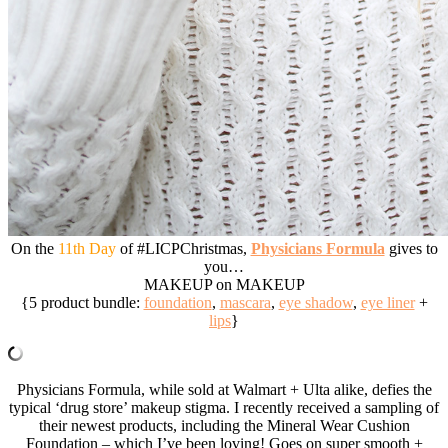
On the
11th Day
of #LICPChristmas,
Physicians Formula
gives to
you…
MAKEUP on MAKEUP
{5 product bundle:
foundation
,
mascara
,
eye shadow
,
eye liner
+
lips
}
Physicians Formula, while sold at Walmart + Ulta alike, defies the
typical ‘drug store’ makeup stigma. I recently received a sampling of
their newest products, including the Mineral Wear Cushion
Foundation – which I’ve been loving! Goes on super smooth +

-- EXERCISE INSTRUCTIONS --
Every line above is to be written out unchanged, with the pictures omitted.

-- EXERCISE ANSWER --
On the
11th Day
of #LICPChristmas,
Physicians Formula
gives to
you…
MAKEUP on MAKEUP
{5 product bundle:
foundation
,
mascara
,
eye shadow
,
eye liner
+
lips
}
Physicians Formula, while sold at Walmart + Ulta alike, defies the
typical ‘drug store’ makeup stigma. I recently received a sampling of
their newest products, including the Mineral Wear Cushion
Foundation – which I’ve been loving! Goes on super smooth +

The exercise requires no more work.